--- Problem statement ---
According to the text on analyzing microarray gene expression data, what does data integration pool into a single set?

--- Text shown ---
Microarray data are (i) noisy owing to missing or erroneous values; (ii) high dimensional
owing to a large number of genes versus a low number of samples in which their expression
levels are measured; (iii) costly owing to expensive microarray experiments. As the number
of samples is few, specifically in cancer studies, the learning ability of machine learning
methods depends on the sample size of the training set, and the robustness of their
prognosis is based on the sample size of the testing set; microarray gene expression data
must be jointly analyzed to increase prognosis performance.Two types of methods have been used for this purpose: Meta-analysis and data integration
or data merging. While the former increases sample size by combining the results of
different studies [ 1–12 ], the latter pools the gene expression data into a single set [ 13–30 ]. As the results of studies are aggregated in meta-analysis, no data
adjustment or transformation is required, and heterogeneity between studies is often taken
into account by the assumption of random effect. In data integration, however, heterogeneity
in the data source is a more complicated issue that needs to be addressed to avoid biases.

--- Data shown ---
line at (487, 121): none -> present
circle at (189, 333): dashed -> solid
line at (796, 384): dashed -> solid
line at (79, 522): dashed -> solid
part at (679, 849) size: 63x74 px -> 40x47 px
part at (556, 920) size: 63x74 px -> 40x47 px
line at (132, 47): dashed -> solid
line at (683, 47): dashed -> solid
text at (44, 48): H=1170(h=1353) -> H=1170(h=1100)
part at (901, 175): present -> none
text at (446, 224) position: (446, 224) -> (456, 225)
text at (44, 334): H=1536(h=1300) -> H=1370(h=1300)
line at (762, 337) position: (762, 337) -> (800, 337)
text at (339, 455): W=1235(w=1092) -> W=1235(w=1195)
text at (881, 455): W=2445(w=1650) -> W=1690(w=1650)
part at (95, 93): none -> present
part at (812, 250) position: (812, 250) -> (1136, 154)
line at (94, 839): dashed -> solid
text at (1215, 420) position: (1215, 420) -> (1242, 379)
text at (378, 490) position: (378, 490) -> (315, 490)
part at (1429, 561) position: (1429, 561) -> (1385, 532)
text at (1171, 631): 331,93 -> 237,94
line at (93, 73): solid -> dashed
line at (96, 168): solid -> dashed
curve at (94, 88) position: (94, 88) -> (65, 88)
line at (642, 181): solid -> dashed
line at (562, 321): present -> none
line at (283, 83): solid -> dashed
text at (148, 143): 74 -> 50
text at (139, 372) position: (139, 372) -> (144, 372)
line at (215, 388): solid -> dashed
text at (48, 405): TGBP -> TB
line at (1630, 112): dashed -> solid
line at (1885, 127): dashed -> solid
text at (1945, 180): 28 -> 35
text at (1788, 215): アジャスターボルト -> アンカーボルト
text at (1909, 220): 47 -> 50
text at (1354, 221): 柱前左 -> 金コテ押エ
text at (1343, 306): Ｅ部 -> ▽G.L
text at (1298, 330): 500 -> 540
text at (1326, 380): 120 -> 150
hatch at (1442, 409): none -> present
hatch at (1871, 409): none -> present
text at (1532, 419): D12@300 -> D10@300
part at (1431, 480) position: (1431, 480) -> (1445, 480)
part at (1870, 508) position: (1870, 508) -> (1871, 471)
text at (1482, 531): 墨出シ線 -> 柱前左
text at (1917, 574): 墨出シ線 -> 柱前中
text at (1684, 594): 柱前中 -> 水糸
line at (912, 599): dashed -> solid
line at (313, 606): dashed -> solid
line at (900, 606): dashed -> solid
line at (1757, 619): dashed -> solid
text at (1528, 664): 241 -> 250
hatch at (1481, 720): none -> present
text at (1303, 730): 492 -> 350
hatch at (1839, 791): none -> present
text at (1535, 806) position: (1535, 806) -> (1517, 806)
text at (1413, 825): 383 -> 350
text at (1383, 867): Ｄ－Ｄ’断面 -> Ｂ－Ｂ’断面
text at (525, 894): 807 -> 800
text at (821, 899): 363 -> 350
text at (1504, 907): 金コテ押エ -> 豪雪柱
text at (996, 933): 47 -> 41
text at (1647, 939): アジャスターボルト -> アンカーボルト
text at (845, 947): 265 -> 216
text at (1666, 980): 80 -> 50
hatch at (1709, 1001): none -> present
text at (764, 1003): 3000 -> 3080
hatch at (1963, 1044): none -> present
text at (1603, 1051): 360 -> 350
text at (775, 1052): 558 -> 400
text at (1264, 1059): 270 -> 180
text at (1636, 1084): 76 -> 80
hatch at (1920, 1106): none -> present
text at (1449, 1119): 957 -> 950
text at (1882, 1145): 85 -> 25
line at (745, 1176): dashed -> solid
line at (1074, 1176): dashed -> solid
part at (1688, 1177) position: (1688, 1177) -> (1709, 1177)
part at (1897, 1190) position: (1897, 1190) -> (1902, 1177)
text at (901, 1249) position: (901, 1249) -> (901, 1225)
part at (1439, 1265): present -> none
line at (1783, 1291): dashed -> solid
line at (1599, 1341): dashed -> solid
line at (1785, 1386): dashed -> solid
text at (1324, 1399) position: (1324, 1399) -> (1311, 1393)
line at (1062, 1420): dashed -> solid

--- Task response ---
The gene expression data.